Review
"A stunning novel—erudite, compassionate and penetrating in its analysis of love relationships... Eugenides continues to show that he is one of the finest of contemporary novelists."--Kirkus Reviews
"With this tightly, immaculately self-contained tale set upon pillars at once imposing and of dollhouse scale, namely, academia (“College wasn’t like the real world,” Madeleine notes) and the emotions of the youngest of twentysomethings, Eugenides realizes the novel whose dismantling his characters examine."--Booklist
"Eugenides’s superb third novel is his most mature to date, the work of an author who has achieved a new gravity after the audacious brilliance of his earlier work... Eugenides looks poised to become a writer on a par with Updike and Cheever as an anatomist of contemporary American matters."--Stephen Amidon, Sunday Times
"Being Eugenides, the book is immensely readable, funny and heartfelt with instantly beguiling writing that springs effortlessly back and forth over the years’ events."--Daily Telegraph
"A marvellous, compulsive storyteller, richly allusive, he reminds us that while love may not always be a triumph, it follows its own wayward course to the end."--Sunday Telegraph
"Erudite, smart and entertaining."--Daily Mail
"...powerful and all consuming. Forget the hearts and flowers; this is a challenging and intellectual novel about life and the intricate human relationships it weaves."--Express
"Nobody is going to accuse Jeffrey Eugenides’s new novel of being insufficiently clever. It is a big book of tricks."--New Statesman
"A scintillating exercise in campus comedy."--Sunday Times
"Masterful... Eugenides brilliantly captures the excitement of intellectual discovery and argument for its own sake."--Psychologies
"Thought provoking and entertaining... utterly engrossing... Eugenides hasn’t just raised his game, he’s changed the fictional goalposts."--Henry Sutton, Mirror
"His understanding of the agony and the ecstasy of manic depressions displays a level of empathy the illness never yet found in a novel."--Economist
Product Description
“There is no happiness in love, except at the end of an English novel.” Anthony Trollope
It’s the early 1980s. In American colleges, the wised-up kids are inhaling Derrida and listening to Talking Heads. But Madeleine Hanna, dutiful English major, is writing her senior thesis on Jane Austen and George Eliot, purveyors of the marriage plot that lies at the heart of the greatest English novels. As Madeleine studies the age-old motivations of the human heart, real life, in the form of two very different guys, intervenes. Leonard Bankhead – charismatic loner and college Darwinist – suddenly turns up in a seminar, and soon Madeleine finds herself in a highly charged erotic and intellectual relationship with him. At the same time, her old friend Mitchell Grammaticus – who’s been reading Christian mysticism and generally acting strange – resurfaces, obsessed with the idea that Madeleine is destined to be his mate.

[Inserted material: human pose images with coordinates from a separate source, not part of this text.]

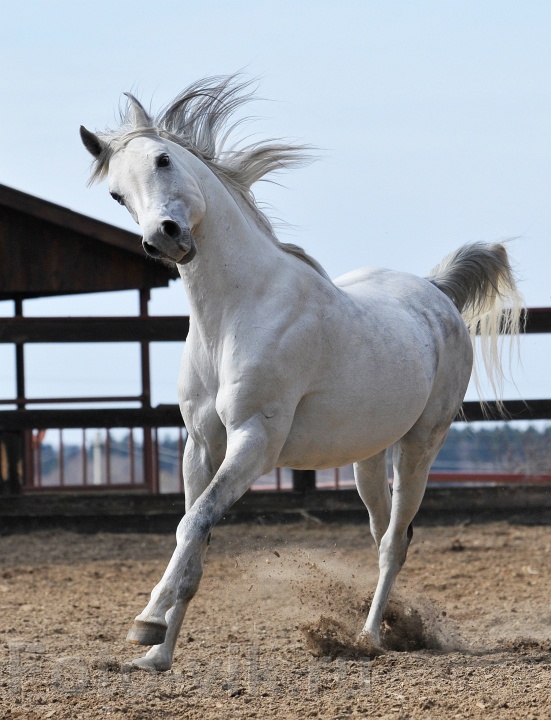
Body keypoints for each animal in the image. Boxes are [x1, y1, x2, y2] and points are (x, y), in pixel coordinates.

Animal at [80, 76, 524, 672]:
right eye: (116, 194)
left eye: (163, 158)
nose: (165, 237)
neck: (236, 312)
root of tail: (436, 292)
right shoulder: (201, 445)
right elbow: (193, 538)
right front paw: (157, 654)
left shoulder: (255, 441)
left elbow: (192, 523)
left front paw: (146, 622)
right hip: (366, 457)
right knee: (382, 532)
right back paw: (389, 625)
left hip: (421, 446)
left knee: (395, 541)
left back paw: (369, 637)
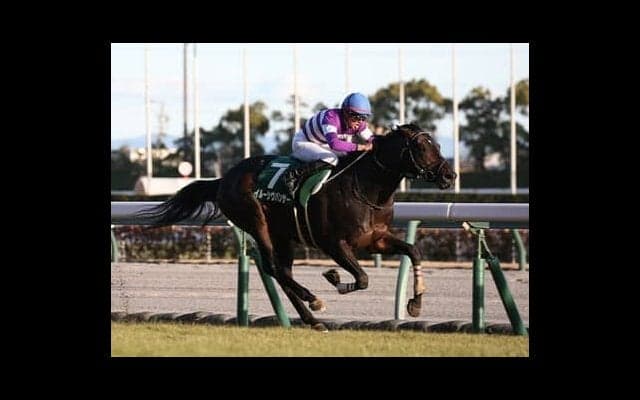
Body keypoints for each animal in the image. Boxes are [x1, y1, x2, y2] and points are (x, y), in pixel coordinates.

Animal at [139, 123, 456, 331]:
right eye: (421, 146)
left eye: (438, 144)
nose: (450, 175)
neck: (365, 186)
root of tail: (223, 179)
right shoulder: (333, 243)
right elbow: (363, 278)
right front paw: (333, 277)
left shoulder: (374, 239)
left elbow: (413, 251)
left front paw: (415, 304)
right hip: (255, 221)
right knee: (274, 267)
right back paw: (313, 301)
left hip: (283, 235)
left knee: (281, 271)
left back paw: (313, 320)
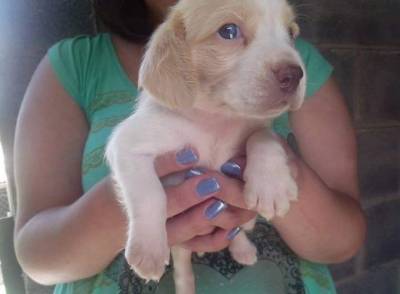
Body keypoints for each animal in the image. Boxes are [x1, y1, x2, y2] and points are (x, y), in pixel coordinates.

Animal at [104, 0, 304, 292]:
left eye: (291, 33)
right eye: (229, 31)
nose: (295, 74)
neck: (216, 120)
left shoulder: (256, 127)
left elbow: (263, 137)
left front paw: (271, 186)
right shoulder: (126, 143)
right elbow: (151, 195)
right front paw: (149, 250)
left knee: (235, 231)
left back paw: (243, 248)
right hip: (180, 246)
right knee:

Over the next year, as the members of the triangle in this spellbinding novel graduate from college and enter the real world, events force them to reevaluate everything they have learned. Leonard and Madeleine move to a biology laboratory on Cape Cod, but can’t escape the secret responsible for Leonard’s seemingly inexhaustible energy and plunging moods. And Mitchell, traveling around the world to get Madeleine out of his mind, finds himself face-to-face with ultimate questions about the meaning of life, the existence of God, and the true nature of love.
Are the great love stories of the nineteenth century dead? Or can there be a new story, written for today and alive to the realities of feminism, sexual freedom, prenups, and divorce? With devastating wit and an abiding understanding of and affection for his characters, Jeffrey Eugenides revives the motivating energies of the novel, while creating a story so contemporary and fresh that it reads like the intimate journal of our own lives.
About the Author
Jeffrey Eugenides was born in Detroit and attended Brown and Stanford Universities. His first novel, The Virgin Suicides, was published in 1993 to great acclaim and he has received numerous awards for his work. In 2003, Eugenides received the Pulitzer Prize for his novel Middlesex, which was also a finalist for the National Book Critics Circle Award, the IMPAC Dublin Literary Award and France’s Prix Medicis and has sold more than 3 million copies.